# A humble request...



## .dev.lqd (Jun 11, 2002)

Not to offend anyone who made them... but the recent-event avatars have the most god-awful colors I've ever seen!

It's like someone's shining a floodlight into my eye sockets to distract me from the salty ice pick and red hot poker attacks that follow...


----------



## wdw_ (Jun 11, 2002)

I think their original purpose was to get people's attention.


----------



## Alexandert (Jun 11, 2002)

And we did


----------



## .dev.lqd (Jun 11, 2002)

They are extremely effective


----------



## xoot (Jun 11, 2002)

Look at the avatars at Macfora. 16 colors. Bad (god-awful) colors.


----------



## BlingBling 3k12 (Jun 11, 2002)

exactly what avatars are you talking about? my "Gone" one and my "Second Chance Accepted" one?

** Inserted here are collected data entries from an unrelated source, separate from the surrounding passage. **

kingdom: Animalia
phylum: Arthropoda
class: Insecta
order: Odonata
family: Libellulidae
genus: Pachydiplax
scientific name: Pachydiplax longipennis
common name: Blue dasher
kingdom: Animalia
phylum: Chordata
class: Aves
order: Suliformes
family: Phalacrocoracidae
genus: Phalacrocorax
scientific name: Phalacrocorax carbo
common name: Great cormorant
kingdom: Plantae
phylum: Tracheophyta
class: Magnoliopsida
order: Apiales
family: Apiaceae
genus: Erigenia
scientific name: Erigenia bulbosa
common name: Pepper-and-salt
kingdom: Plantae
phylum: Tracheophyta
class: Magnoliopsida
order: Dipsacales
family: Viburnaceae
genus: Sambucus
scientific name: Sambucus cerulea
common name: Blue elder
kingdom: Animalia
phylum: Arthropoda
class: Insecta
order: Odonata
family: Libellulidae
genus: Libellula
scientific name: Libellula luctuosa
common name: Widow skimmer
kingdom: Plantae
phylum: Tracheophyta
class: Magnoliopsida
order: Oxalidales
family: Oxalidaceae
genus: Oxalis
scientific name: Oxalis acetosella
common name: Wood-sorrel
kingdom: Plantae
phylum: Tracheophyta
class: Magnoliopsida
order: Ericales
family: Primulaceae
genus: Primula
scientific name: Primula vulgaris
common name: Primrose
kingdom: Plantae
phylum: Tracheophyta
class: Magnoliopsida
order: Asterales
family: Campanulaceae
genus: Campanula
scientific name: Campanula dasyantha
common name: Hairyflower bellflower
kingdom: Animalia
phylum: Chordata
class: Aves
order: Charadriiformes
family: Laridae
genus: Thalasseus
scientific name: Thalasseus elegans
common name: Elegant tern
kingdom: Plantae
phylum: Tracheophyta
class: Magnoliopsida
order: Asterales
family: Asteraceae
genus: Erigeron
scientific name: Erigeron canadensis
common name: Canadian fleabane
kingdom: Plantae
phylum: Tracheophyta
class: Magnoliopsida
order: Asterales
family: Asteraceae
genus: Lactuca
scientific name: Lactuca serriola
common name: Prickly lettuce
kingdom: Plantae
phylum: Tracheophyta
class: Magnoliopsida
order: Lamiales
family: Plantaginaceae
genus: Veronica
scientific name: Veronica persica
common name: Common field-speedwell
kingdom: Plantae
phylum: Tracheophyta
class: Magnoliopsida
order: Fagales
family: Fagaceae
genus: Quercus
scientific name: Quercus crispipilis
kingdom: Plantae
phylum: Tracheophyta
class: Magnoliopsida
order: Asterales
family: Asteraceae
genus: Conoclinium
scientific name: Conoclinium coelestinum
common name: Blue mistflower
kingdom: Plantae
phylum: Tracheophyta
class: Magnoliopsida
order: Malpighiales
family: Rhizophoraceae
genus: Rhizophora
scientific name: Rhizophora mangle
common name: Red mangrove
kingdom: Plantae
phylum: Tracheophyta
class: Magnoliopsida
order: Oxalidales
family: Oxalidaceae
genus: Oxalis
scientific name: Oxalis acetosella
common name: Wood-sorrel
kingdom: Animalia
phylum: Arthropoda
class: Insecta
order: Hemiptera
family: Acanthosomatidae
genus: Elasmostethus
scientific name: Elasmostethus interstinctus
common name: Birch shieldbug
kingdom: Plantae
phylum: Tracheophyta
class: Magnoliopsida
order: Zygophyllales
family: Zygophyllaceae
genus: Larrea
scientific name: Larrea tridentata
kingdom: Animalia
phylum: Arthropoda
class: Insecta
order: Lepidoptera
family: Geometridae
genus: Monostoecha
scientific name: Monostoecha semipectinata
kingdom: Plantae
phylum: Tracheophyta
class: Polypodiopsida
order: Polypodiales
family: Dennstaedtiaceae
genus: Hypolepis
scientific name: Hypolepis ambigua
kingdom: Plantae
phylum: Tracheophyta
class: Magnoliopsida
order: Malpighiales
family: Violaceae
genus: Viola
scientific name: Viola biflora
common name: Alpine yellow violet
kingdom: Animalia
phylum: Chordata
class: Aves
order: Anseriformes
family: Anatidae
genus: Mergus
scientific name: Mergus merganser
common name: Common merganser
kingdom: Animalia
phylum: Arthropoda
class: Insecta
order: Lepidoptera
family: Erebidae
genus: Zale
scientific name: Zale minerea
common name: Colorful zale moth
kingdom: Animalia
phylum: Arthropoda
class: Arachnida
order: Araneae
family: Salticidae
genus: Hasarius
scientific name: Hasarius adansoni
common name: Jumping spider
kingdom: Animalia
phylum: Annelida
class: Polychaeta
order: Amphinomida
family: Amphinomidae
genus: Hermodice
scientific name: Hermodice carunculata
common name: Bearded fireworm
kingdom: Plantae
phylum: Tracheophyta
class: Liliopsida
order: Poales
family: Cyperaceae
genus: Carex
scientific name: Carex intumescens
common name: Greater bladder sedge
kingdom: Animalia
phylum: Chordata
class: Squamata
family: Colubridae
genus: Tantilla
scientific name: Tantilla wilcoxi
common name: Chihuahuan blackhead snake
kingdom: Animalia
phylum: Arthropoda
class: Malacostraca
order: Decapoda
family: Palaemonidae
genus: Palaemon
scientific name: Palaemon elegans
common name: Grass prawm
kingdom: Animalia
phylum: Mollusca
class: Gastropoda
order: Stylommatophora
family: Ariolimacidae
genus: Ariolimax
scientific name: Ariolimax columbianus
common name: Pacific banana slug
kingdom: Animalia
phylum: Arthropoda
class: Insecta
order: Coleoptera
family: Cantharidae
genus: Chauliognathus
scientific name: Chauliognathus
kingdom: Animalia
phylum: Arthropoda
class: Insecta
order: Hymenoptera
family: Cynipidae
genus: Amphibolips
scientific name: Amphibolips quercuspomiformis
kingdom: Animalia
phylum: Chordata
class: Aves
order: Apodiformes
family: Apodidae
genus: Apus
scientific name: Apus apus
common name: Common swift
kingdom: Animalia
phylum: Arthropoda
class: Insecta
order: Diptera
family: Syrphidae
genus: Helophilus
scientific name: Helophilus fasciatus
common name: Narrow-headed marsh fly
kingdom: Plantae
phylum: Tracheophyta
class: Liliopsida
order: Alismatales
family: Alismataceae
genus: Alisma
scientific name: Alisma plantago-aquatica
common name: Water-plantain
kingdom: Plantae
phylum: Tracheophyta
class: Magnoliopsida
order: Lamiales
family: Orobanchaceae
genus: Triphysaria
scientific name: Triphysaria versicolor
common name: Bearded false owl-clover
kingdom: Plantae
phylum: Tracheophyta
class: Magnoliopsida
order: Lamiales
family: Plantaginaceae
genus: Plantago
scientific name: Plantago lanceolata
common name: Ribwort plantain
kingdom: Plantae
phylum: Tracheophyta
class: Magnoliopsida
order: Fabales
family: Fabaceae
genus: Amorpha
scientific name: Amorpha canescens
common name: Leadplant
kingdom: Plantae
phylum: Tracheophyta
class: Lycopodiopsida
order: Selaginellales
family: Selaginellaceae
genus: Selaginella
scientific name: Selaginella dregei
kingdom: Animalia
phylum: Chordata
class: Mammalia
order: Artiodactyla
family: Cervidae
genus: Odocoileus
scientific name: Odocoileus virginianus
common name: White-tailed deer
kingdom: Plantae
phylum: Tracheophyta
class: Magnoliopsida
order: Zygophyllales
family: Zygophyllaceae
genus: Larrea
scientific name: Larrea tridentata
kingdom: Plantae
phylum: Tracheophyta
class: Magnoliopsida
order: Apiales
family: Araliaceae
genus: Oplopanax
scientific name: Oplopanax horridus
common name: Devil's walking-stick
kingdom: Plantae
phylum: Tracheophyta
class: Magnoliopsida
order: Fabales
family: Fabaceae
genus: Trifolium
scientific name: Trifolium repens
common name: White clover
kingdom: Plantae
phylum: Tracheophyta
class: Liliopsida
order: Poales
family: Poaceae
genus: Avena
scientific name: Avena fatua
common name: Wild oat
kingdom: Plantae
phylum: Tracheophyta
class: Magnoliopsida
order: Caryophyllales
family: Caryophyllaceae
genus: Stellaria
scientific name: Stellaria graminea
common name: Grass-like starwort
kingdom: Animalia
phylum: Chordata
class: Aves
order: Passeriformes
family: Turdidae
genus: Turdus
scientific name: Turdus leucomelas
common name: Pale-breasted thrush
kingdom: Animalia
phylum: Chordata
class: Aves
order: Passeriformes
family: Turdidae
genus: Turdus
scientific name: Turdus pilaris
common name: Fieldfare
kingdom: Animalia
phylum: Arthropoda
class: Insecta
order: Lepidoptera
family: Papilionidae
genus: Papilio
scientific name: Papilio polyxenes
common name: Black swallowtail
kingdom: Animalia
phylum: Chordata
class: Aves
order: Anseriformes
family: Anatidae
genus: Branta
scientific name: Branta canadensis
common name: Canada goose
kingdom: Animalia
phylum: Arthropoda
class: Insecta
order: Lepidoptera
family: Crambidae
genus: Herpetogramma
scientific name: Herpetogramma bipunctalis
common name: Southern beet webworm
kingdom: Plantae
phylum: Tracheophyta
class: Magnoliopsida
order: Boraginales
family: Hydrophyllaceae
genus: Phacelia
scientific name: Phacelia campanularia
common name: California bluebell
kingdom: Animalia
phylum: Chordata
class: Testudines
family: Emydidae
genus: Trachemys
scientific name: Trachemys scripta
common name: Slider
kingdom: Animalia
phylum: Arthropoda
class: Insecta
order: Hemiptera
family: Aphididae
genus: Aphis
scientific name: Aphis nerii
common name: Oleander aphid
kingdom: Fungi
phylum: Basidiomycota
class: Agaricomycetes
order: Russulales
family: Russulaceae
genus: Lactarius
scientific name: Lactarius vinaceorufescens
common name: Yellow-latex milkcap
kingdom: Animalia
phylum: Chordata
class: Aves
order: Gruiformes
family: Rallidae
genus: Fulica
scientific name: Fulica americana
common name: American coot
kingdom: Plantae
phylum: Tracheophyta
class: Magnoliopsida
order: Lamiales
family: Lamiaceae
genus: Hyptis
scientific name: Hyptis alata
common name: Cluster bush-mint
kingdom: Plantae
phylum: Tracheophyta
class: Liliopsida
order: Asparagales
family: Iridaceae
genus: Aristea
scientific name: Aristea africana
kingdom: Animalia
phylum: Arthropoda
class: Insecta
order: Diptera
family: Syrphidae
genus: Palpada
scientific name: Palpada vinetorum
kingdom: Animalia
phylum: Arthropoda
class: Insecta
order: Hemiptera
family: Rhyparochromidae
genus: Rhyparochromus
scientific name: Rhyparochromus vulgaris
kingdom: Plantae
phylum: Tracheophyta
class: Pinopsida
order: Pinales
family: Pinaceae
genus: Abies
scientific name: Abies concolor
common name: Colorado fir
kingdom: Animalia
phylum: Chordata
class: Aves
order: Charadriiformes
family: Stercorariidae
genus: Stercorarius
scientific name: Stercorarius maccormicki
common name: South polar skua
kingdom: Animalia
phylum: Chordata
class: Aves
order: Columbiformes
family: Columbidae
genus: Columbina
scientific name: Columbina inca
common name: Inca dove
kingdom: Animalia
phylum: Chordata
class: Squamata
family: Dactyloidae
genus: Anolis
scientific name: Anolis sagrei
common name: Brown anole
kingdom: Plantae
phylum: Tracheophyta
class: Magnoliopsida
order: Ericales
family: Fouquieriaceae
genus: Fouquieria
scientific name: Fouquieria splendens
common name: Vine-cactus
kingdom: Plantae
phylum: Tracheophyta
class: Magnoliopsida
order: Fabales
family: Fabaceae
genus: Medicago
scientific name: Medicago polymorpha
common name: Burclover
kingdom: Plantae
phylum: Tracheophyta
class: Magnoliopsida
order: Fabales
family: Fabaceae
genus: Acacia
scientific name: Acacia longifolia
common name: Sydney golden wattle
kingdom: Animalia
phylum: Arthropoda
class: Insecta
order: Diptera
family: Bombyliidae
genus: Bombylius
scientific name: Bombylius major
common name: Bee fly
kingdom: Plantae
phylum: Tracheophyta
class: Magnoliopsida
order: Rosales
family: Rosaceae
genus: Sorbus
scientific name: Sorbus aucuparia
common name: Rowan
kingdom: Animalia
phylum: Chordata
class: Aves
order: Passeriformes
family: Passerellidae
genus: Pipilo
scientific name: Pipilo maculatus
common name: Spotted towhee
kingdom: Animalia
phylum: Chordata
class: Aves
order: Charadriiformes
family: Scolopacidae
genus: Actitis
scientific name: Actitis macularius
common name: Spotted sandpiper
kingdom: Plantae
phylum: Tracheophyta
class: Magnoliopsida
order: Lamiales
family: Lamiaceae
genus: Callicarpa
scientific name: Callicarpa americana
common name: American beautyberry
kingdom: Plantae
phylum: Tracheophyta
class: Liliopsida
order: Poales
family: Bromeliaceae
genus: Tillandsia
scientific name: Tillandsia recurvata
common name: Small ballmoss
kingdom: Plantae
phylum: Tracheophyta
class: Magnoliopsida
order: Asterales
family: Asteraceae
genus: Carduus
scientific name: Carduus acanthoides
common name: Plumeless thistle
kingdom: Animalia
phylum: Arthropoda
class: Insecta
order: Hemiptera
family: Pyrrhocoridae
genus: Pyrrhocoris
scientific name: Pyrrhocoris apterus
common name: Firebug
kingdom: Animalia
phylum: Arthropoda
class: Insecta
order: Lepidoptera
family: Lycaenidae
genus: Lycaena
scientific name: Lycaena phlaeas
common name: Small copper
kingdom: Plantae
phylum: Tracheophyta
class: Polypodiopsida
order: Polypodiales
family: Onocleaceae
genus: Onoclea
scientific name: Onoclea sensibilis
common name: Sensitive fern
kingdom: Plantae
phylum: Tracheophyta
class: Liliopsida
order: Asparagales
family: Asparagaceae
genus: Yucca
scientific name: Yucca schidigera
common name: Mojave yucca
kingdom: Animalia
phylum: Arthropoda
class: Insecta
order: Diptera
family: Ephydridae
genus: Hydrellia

If so, they were just really quick and temporary things... once i redo my old avatar, it'll be back..

and xoot, what avatars only have 16 colors?? i see lots of color in the avatars over there!


----------



## Valrus (Jun 11, 2002)

I mentioned in a new thread I tried to start (which got blocked  ) that those avatars were the most terrifying things I have ever seen on this site.

-the valrus


----------



## xoot (Jun 11, 2002)

> _Originally posted by BlingBling 3k12 _
> *exactly what avatars are you talking about? my "Gone" one and my "Second Chance Accepted" one? If so, they were just really quick and temporary things... once i redo my old avatar, it'll be back..
> 
> and xoot, what avatars only have 16 colors?? i see lots of color in the avatars over there! *



Look at elppa cam's avatar...


----------



## kilowatt (Jun 11, 2002)

I tend to agree, and I know mine's with the eye sores - bright glowing green 

I'll change it back to something interesting in a few days


----------



## .dev.lqd (Jun 11, 2002)

I just thought of the whole 'salty ice pick' thing and thought it was amusing enough that I'd share.

I was mostly referring to the entire plethora of them that members had/have/are sporting.

It's hot as hell right now... oi.


----------